*Extracted data*:
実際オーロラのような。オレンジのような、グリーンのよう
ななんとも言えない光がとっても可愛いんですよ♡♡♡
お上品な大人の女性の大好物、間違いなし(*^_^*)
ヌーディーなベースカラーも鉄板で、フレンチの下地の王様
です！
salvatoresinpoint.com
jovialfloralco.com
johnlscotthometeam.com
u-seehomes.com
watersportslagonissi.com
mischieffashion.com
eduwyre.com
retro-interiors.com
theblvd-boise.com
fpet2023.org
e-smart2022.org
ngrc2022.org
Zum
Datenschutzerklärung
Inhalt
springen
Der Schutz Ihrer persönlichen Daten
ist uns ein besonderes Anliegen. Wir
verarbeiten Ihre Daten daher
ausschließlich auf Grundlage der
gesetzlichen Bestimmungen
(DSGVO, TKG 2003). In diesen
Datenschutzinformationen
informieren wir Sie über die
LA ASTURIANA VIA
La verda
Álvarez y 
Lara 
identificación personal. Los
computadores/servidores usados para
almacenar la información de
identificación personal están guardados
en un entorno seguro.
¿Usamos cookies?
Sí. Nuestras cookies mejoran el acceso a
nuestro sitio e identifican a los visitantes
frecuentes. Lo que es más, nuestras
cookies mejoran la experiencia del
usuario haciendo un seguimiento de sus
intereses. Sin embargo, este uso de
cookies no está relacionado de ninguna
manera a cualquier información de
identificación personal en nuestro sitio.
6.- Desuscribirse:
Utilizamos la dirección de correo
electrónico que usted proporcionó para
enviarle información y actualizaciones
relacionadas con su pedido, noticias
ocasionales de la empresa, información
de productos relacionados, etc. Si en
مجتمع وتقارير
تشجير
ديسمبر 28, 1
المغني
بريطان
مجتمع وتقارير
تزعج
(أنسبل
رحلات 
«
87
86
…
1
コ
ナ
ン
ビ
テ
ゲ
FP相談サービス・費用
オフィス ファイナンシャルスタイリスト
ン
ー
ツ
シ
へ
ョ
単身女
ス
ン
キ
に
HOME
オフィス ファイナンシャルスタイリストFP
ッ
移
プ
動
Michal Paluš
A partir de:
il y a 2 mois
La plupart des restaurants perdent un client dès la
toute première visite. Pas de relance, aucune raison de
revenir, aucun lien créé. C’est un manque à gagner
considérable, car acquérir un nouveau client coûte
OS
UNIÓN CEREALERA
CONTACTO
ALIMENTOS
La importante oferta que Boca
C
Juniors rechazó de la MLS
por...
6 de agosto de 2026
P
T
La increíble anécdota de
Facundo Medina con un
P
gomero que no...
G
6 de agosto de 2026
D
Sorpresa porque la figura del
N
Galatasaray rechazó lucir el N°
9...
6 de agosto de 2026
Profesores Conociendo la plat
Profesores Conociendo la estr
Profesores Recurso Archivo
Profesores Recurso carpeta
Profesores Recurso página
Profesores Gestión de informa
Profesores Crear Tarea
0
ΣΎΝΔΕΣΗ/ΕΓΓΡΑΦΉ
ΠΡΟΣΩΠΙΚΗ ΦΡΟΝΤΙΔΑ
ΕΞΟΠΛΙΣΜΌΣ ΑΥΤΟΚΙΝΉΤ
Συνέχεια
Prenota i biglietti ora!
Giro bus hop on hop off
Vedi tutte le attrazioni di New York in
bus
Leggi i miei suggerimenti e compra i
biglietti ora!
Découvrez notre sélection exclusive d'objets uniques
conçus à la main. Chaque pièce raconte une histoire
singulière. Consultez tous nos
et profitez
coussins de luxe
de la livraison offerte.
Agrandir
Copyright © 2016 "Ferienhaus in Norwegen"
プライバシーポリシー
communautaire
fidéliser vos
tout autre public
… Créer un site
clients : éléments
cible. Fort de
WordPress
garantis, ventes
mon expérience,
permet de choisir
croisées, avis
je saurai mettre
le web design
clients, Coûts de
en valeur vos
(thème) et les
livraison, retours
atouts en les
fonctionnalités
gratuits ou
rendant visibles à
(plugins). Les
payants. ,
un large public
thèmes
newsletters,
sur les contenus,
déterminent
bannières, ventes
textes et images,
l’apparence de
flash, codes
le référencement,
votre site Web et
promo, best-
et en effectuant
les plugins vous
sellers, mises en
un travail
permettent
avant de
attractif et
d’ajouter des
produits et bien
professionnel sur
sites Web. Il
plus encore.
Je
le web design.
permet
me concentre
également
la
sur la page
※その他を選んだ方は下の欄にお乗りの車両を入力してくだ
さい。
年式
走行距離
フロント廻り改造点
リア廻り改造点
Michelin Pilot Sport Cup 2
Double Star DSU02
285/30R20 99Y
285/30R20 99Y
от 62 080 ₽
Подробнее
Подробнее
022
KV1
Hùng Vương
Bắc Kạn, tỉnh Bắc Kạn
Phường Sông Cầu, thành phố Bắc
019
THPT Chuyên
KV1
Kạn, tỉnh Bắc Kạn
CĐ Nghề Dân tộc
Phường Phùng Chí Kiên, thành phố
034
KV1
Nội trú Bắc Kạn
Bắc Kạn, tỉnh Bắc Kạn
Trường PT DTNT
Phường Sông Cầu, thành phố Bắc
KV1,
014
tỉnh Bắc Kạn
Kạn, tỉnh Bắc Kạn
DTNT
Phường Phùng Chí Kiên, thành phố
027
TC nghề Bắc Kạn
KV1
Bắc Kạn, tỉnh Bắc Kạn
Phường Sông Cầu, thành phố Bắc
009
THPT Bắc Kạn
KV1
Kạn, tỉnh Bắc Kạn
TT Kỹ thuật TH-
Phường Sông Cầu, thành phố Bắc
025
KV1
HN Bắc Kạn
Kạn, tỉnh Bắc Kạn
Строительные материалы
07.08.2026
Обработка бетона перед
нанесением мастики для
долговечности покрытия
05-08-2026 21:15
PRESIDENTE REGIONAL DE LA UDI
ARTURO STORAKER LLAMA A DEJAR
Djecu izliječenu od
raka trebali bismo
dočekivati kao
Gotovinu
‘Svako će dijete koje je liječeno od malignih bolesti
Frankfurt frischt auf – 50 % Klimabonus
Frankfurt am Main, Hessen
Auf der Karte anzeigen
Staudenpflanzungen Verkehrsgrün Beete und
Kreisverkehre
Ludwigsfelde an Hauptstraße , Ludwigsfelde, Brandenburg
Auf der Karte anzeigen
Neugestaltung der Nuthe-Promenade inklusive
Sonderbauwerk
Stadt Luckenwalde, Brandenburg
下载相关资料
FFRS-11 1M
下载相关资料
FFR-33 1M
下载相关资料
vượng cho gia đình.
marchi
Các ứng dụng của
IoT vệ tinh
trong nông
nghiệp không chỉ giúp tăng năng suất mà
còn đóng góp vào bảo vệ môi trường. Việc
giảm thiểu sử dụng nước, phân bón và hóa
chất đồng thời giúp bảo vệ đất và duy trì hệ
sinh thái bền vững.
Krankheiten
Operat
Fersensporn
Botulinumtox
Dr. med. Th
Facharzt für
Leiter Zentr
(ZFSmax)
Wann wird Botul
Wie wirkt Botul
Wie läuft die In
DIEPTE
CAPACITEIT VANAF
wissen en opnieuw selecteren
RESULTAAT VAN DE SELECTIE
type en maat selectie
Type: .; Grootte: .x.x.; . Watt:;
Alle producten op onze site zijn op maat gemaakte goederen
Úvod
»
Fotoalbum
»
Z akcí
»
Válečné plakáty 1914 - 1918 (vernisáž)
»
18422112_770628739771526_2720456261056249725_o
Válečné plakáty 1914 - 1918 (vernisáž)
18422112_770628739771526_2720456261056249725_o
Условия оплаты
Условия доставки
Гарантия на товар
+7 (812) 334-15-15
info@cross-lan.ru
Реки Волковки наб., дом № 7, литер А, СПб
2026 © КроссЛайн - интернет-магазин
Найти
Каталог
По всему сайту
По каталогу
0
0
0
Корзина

*Instruction*: Write out everything in the listing above from its first line down to and including the line that contains "Datenschutzinformationen". Reproduce each line character for character.

*Expected answer*:
実際オーロラのような。オレンジのような、グリーンのよう
ななんとも言えない光がとっても可愛いんですよ♡♡♡
お上品な大人の女性の大好物、間違いなし(*^_^*)
ヌーディーなベースカラーも鉄板で、フレンチの下地の王様
です！
salvatoresinpoint.com
jovialfloralco.com
johnlscotthometeam.com
u-seehomes.com
watersportslagonissi.com
mischieffashion.com
eduwyre.com
retro-interiors.com
theblvd-boise.com
fpet2023.org
e-smart2022.org
ngrc2022.org
Zum
Datenschutzerklärung
Inhalt
springen
Der Schutz Ihrer persönlichen Daten
ist uns ein besonderes Anliegen. Wir
verarbeiten Ihre Daten daher
ausschließlich auf Grundlage der
gesetzlichen Bestimmungen
(DSGVO, TKG 2003). In diesen
Datenschutzinformationen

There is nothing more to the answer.